# Bei Asus EeePc 901 Go SSd gegen 1,8" HDD tauschen ?



## Klausr (7. März 2009)

Hi

Ein Bekannter würd gerne bei seinem Asus EeePc 901 go statt der 16 GB SSd eine echte Platte mit WinXp drauf haben.

Normal sollten das also die 1,8 Zoll Platten mit lif anschlus sein aber weiß wer wo ich das Flachbandkabel dazu herbekomme oder brauch ich das nicht ?

Wär super wenn mir wer helfen könnt.

Mfg Klaus


----------



## Olstyle (7. März 2009)

Zumindest bei den ersten EEPCs war der Speicher afaik auf dem Board verlötet, da ist nichts mit Upgrade.


----------



## Klausr (7. März 2009)

ZIEL DER ÜBUNG
Gib den Abschnitt aus dem Thread zum EeePC 901 Wort für Wort wieder, beginnend bei „Ein Bekannter würd“ und endend mit „wer helfen könnt.“. Die Datensätze braucht man für die Bearbeitung nicht.

BEREITGESTELLTE DATEN
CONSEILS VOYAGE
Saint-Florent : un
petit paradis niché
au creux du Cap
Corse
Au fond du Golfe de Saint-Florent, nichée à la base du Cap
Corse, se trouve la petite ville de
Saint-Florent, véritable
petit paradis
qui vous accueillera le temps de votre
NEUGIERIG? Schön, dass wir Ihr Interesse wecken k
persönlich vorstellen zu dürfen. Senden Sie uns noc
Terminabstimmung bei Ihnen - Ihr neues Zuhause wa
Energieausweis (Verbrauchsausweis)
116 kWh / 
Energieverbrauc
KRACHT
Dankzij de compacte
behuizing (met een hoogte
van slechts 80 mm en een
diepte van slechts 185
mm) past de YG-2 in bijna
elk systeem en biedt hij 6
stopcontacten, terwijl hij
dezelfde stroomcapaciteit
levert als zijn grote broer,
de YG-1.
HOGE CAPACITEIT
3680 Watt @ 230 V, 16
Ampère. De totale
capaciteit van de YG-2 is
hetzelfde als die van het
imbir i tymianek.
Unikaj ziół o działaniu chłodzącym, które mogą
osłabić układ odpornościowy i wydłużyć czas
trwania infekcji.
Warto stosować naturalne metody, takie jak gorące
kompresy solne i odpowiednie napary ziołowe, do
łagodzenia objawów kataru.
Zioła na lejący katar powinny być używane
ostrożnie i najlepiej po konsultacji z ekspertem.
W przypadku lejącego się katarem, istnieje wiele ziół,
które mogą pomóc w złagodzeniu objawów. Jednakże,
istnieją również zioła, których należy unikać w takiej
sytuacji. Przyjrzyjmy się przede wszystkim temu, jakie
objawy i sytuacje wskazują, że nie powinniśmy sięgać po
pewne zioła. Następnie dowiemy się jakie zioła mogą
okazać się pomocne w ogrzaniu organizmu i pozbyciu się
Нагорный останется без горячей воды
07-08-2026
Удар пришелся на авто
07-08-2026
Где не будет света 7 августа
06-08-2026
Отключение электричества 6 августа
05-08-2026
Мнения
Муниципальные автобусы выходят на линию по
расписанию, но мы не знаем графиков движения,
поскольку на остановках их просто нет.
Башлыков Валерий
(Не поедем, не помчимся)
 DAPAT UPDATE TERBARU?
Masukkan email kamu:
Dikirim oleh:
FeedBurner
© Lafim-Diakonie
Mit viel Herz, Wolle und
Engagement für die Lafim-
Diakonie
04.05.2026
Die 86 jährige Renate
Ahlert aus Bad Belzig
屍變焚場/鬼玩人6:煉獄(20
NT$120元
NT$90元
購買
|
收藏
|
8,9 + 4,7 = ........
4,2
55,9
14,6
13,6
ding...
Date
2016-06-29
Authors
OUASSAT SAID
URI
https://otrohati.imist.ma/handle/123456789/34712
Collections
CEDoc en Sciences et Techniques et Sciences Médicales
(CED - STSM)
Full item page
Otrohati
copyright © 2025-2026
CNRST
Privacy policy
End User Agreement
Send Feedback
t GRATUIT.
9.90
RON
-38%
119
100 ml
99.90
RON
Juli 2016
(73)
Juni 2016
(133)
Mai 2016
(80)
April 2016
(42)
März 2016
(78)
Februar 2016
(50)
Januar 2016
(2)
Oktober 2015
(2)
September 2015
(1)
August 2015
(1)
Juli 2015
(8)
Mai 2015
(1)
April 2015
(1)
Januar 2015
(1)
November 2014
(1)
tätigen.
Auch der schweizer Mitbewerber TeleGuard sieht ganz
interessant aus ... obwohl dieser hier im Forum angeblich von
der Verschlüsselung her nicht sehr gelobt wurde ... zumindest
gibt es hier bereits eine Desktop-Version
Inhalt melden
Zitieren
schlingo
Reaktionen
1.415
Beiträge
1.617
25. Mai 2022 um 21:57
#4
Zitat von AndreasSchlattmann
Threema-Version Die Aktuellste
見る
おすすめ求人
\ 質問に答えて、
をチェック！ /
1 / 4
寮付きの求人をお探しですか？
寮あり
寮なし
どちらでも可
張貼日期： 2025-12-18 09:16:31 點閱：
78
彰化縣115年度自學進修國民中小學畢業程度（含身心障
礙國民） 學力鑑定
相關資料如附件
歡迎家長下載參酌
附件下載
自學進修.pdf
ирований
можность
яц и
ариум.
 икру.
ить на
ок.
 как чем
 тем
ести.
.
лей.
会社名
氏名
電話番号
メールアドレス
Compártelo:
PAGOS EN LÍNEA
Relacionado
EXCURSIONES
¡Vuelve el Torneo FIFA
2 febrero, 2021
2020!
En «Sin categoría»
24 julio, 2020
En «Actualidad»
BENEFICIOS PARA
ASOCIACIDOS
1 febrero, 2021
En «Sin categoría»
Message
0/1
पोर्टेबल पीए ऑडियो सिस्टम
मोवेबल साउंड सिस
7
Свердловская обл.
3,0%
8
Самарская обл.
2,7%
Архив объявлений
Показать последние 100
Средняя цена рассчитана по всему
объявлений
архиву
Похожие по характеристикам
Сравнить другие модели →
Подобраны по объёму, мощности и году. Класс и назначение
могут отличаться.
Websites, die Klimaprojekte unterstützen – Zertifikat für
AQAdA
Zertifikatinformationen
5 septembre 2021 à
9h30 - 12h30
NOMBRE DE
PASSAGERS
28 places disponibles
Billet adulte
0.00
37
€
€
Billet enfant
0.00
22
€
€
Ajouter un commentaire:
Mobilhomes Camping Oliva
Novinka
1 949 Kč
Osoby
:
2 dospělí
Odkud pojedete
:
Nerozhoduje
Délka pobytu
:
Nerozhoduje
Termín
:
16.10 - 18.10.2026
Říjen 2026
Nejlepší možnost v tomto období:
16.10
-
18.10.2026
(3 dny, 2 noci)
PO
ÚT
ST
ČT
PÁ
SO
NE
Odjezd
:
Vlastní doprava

SCHRIFTLICHE LÖSUNG
Ein Bekannter würd gerne bei seinem Asus EeePc 901 go statt der 16 GB SSd eine echte Platte mit WinXp drauf haben.

Normal sollten das also die 1,8 Zoll Platten mit lif anschlus sein aber weiß wer wo ich das Flachbandkabel dazu herbekomme oder brauch ich das nicht ?

Wär super wenn mir wer helfen könnt.